Synergistic effect of renalase and chronic kidney disease on endothelin-1 in patients with coronary artery disease ‒ a cross-sectional study.

Endothelin-1 (ET-1) is associated with endothelial dysfunction and vasoconstriction. Increased circulating ET-1 levels are associated with long-term cardiovascular mortality. Renalase, released from kidney, metabolizes catecholamines and regulates blood pressure. An increase in circulating renalase levels has been reported in patients with chronic kidney disease (CKD) and is associated with coronary artery disease (CAD). We hypothesized the existence of a synergistic effect of serum renalase levels and CKD on ET-1 levels in patients with CAD. We evaluated 342 non-diabetic patients with established CAD. ET-1 and renalase levels were measured in all patients after an overnight fast. Patients with CKD had higher ET-1 (1.95 ± 0.77 vs. 1.62 ± 0.76 pg/ml, P < 0.001) and renalase levels (46.8 ± 17.1 vs. 33.9 ± 9.9 ng/ml, P < 0.001) than patients without CKD. Patients with both CKD and high renalase levels (>the median of 36.2 ng/ml) exhibited the highest serum ET-1 (P value for the trend <0.001).

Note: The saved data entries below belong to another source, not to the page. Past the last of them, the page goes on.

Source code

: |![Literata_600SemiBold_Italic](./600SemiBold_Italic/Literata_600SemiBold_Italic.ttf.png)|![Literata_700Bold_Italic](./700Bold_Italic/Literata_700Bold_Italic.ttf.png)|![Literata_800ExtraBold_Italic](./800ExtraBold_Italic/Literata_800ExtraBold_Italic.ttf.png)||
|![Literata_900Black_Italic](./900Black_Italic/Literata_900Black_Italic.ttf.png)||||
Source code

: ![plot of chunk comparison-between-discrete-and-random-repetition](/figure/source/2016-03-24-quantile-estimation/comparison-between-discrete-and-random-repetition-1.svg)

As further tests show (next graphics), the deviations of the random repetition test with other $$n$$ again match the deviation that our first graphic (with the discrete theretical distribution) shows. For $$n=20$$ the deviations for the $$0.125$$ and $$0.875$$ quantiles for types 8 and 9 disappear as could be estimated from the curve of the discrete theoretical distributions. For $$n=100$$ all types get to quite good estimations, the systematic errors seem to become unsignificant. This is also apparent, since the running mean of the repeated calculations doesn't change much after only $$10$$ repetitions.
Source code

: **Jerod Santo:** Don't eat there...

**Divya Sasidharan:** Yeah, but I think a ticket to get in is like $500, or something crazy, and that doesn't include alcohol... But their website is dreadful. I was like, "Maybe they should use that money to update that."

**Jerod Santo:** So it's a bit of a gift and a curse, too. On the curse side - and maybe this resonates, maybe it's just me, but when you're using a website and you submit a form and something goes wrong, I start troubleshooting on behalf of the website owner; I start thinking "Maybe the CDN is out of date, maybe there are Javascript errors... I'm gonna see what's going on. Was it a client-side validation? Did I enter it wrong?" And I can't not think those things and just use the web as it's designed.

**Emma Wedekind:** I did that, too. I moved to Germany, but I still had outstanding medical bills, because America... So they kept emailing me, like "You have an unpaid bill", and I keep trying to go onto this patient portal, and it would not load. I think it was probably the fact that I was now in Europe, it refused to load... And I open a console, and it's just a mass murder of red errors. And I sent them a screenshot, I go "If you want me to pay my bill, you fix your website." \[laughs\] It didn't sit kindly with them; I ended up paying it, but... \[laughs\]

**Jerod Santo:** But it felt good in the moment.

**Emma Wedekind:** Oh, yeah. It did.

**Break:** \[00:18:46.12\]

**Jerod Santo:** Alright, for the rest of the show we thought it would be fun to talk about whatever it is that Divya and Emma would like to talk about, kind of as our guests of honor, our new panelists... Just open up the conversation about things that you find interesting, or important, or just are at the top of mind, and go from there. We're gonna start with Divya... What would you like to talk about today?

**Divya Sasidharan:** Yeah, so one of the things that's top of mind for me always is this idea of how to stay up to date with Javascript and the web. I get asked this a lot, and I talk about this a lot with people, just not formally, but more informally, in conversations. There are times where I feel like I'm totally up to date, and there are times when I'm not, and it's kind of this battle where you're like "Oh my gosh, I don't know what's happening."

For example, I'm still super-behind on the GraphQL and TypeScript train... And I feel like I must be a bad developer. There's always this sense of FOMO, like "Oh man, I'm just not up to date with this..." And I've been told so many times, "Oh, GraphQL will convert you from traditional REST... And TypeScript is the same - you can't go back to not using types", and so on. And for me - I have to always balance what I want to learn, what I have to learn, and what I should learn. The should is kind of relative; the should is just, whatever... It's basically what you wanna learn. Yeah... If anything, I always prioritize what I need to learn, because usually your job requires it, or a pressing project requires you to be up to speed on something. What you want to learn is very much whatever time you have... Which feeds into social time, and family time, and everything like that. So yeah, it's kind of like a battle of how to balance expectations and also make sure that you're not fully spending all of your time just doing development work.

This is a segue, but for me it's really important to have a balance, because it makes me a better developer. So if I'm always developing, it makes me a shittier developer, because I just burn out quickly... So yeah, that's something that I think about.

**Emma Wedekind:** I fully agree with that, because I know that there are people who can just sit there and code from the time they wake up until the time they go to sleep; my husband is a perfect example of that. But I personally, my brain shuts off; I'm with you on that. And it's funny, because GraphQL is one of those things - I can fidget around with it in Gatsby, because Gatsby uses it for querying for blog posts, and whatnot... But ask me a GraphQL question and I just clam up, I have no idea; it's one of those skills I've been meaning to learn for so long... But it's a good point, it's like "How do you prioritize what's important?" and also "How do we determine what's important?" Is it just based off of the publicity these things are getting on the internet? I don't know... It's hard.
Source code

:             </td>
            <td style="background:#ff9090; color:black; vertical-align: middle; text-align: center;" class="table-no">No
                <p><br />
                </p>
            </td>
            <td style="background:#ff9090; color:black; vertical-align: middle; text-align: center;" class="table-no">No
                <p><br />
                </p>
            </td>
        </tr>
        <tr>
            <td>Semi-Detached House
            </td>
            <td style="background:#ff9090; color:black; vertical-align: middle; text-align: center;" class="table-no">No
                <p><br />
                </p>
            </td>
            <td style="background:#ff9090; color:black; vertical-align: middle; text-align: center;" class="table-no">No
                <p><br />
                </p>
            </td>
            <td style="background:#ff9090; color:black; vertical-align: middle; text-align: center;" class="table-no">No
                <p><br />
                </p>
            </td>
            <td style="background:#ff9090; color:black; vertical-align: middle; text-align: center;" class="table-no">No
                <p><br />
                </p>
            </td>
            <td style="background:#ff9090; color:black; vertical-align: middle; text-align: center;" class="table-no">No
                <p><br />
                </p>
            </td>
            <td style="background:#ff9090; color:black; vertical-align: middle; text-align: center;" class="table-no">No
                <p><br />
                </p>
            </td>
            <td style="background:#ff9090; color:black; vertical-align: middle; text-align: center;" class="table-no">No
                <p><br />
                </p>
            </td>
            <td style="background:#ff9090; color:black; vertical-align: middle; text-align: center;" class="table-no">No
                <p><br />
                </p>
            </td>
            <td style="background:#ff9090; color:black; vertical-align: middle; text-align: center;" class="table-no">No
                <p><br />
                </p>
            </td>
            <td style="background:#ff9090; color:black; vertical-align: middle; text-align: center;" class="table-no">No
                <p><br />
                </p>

According to multivariate linear regression analysis, the combination of high serum renalase levels with CKD was a significant risk factor for increased serum ET-1 levels (regression coefficient = 0.297, 95% confidence interval = 0.063‒0.531, P = 0.013). In conclusion, our data suggest a synergistic effect of high serum renalase levels and CKD on increases in ET-1 levels in patients with established CAD.